I'd be very interested to hear what other people think about how historians should deal with these passages. I have been thinking about it anew even since writing this piece since I am just working on a script about medieval theories of sexuality and gender so am being confronted with plenty of scholastics explaining just why it is that women are worse than men, homosexuality is a heinous sin (in one case, deemed worse than incest with one's own mother), etc.

Ken on 11 April 2018

My favorite philosopher

My favorite philosopher generally is Søren Kierkegaard, so nothing too terrible beyond some less than friendly remarks on the credibility of Islam (which one expects from a Chrisitan theologian), still kinder than what he says about Hegelianism and  Chrisitan Apologetics.

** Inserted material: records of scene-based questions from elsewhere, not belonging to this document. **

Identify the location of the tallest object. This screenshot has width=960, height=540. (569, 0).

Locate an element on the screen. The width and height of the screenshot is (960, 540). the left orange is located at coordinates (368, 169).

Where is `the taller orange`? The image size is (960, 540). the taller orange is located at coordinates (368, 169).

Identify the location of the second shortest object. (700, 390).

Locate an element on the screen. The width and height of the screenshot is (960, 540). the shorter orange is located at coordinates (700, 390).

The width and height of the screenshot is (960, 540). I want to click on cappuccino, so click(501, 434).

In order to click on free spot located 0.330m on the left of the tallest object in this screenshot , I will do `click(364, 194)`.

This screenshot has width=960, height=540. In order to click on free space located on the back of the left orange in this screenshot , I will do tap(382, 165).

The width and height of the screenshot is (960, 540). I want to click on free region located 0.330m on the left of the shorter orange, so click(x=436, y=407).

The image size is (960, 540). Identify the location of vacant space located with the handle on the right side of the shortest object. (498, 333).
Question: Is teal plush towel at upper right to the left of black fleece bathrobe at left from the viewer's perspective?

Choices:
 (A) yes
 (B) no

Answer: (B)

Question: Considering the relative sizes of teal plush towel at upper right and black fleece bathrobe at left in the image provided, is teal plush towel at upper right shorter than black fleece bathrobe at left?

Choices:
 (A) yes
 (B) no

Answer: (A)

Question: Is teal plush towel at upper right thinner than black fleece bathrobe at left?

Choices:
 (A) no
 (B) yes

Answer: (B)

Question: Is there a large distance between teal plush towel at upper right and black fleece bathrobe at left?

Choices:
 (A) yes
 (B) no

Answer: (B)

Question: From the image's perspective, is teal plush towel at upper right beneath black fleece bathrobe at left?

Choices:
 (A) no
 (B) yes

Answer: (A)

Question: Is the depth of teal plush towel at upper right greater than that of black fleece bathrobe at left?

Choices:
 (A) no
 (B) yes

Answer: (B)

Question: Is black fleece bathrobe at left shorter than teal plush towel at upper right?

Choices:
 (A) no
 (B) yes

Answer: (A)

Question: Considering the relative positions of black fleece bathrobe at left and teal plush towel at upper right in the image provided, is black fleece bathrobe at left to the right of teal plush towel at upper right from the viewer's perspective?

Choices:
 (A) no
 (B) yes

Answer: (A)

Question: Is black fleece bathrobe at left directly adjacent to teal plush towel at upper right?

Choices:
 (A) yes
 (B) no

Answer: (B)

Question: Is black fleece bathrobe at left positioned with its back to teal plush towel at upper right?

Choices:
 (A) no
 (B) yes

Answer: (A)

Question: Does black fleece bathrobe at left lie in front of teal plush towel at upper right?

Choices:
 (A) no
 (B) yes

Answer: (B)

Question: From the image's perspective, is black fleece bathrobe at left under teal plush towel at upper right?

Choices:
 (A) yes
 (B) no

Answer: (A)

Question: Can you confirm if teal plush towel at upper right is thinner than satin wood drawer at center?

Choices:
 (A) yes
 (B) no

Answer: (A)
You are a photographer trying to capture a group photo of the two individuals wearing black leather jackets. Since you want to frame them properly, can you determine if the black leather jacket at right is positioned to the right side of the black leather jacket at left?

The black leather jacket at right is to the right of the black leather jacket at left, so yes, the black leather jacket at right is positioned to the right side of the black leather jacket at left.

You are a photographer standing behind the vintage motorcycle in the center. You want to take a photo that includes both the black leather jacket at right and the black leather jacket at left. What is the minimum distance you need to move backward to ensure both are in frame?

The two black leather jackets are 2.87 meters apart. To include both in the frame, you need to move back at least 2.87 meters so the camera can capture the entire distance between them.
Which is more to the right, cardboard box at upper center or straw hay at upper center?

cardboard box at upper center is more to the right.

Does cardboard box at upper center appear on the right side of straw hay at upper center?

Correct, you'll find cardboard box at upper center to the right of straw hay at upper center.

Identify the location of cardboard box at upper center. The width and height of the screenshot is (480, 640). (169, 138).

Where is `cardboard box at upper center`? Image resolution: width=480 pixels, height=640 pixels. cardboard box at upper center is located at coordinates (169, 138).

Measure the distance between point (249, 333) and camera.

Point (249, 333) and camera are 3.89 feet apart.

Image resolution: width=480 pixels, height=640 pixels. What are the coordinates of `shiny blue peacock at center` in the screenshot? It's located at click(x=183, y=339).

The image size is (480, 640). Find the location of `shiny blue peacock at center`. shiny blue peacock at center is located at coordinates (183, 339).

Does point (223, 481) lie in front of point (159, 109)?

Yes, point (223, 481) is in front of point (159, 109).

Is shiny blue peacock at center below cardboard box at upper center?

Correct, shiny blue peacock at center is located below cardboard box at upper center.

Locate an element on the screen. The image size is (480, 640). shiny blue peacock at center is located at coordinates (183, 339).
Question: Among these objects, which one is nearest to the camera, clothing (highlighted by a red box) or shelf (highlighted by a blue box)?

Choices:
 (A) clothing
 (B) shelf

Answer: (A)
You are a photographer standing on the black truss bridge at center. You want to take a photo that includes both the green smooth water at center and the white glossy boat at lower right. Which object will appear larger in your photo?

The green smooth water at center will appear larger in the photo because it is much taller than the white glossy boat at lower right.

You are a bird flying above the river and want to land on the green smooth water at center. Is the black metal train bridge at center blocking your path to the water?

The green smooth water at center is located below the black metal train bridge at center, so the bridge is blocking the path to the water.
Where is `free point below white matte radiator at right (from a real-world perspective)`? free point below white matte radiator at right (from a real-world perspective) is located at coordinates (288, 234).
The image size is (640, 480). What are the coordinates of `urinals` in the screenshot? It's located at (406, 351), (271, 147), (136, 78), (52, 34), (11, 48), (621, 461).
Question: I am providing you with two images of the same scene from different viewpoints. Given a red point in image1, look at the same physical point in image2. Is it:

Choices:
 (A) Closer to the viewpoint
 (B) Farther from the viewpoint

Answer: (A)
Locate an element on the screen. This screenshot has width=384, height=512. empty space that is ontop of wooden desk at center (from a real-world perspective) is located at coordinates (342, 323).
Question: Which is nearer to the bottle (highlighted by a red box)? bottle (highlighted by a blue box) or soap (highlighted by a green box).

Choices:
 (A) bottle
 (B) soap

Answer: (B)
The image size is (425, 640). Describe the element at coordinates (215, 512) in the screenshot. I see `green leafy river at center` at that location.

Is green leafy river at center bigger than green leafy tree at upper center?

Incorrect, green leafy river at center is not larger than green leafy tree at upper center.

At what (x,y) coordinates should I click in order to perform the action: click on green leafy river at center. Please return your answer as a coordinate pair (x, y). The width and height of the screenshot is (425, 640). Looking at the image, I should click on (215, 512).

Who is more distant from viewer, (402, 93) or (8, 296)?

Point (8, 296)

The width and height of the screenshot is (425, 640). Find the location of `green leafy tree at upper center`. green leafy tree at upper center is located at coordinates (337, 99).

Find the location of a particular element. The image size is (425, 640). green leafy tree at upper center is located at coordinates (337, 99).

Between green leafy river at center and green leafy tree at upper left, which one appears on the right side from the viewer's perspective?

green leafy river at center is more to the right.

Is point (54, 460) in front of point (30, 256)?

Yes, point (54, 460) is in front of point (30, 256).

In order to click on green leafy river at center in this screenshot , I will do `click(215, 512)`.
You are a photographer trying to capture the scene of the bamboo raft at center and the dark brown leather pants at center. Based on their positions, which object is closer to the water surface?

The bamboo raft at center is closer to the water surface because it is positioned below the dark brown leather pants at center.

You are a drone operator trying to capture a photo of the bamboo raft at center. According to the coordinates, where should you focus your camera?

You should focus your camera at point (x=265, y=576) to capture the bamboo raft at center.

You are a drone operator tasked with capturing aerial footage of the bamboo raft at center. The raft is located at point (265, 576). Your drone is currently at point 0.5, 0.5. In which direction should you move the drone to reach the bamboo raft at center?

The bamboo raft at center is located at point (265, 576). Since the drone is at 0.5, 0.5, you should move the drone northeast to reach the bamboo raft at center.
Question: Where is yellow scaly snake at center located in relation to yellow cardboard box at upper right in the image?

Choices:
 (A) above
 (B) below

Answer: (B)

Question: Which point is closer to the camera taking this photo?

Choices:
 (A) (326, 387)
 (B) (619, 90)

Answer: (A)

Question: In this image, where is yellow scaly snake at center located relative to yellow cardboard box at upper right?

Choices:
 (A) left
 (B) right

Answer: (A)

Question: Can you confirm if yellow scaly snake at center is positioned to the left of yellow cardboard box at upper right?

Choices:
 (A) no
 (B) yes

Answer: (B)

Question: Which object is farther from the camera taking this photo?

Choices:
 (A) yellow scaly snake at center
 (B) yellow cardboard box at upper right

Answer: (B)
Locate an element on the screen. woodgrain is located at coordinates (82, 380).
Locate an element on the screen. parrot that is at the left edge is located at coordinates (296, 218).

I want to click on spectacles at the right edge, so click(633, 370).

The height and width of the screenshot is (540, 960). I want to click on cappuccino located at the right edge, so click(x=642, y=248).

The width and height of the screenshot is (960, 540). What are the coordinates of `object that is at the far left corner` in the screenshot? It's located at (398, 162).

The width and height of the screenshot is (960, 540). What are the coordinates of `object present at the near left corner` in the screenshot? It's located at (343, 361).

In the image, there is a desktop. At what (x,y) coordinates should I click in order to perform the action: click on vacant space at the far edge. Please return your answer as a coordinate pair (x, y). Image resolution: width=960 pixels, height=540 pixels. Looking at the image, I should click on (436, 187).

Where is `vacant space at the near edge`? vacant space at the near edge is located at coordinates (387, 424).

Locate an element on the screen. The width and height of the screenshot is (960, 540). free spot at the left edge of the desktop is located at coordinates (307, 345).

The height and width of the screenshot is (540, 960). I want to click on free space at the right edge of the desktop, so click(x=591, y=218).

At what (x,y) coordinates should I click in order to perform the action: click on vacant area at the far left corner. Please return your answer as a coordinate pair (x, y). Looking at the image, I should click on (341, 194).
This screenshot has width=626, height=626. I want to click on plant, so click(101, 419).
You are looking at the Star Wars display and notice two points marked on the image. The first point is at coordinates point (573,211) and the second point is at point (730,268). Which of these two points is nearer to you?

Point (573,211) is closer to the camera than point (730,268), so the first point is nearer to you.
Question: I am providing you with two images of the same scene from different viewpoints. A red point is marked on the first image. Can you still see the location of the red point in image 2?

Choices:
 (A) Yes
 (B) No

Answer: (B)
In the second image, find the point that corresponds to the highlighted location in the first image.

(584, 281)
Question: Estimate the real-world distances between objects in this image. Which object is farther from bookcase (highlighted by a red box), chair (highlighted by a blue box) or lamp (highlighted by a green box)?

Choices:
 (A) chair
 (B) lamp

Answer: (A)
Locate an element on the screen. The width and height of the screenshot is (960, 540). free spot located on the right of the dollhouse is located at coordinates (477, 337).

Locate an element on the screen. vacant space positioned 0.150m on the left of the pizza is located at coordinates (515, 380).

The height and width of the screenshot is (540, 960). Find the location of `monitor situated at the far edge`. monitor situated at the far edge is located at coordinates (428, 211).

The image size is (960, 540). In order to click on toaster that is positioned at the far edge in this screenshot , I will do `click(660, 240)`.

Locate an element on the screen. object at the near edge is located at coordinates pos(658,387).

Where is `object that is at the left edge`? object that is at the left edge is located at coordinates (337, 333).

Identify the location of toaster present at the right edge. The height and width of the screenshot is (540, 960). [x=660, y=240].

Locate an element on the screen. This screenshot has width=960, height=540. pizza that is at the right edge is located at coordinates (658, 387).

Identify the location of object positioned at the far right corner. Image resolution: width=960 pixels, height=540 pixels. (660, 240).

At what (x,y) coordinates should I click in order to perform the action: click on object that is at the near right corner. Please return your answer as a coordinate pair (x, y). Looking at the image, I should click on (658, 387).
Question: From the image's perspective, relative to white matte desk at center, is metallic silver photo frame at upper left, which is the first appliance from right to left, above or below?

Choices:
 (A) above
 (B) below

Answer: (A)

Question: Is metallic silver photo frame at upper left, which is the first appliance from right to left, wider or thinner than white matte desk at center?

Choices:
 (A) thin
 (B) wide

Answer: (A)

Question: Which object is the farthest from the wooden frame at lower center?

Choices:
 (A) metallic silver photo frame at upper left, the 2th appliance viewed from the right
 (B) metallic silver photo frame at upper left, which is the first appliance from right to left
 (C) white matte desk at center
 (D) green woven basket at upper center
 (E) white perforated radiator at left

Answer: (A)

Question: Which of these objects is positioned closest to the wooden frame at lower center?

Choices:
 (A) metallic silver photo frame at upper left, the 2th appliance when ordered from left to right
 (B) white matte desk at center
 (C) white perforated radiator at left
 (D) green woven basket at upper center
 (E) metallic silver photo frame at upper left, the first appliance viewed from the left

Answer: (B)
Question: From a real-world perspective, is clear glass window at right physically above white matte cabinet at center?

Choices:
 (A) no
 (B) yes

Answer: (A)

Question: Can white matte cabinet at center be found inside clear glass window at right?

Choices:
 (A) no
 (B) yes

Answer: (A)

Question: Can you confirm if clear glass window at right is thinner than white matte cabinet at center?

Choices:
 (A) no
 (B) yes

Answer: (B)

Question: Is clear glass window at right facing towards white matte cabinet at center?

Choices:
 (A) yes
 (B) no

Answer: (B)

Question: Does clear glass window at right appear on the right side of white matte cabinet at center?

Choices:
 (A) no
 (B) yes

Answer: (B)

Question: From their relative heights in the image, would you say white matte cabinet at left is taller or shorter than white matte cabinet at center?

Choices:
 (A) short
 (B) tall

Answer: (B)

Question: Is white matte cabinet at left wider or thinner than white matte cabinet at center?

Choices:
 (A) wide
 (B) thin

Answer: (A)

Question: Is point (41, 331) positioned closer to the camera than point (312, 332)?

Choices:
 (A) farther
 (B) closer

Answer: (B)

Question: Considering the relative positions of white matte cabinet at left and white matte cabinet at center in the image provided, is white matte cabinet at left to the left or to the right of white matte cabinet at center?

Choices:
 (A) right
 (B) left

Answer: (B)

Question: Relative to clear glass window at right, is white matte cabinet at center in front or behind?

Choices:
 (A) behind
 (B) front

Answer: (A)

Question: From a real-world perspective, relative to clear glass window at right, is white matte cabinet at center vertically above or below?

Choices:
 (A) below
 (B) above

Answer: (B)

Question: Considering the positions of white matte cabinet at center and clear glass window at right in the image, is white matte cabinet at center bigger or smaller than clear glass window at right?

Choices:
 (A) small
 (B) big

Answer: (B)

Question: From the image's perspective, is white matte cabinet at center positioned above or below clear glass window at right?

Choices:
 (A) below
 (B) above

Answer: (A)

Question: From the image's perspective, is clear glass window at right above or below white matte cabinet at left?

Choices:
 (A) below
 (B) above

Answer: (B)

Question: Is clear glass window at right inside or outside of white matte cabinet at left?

Now my favorite work of political philosophy is the Second Treatise of Government by John Locke. This is very unfortunate for me as an African-American as Locke was a very strong supporter of the Atlantic Slave Trade. I still like the work, but I look at it very closely and consider the author's personal views. It's the same thing with reading Faulkner or the modernists. The only person whose bigotry has really affected how I viewed their work was Flannery O'Connor, I knew she had thesame racial bias as most of her peers, but I made the mistake of reading her book of correspondences (The Habit Of Being) and saw the depth of her hate. That has sowered me to her more than I realized.

In reply to by Ken

Peter Adamson on 11 April 2018

Yes, it's a real problem isn

Yes, it's a real problem isn't it? In general, I think that we are not necessarily obligated to chuck out the valuable parts of an author's writings because they also said (or did) hatefu things. The first step is surely to recognize it, and as I argued in this piece, avoid pretending that the appalling aspects have no relevance for understanding the bits we like.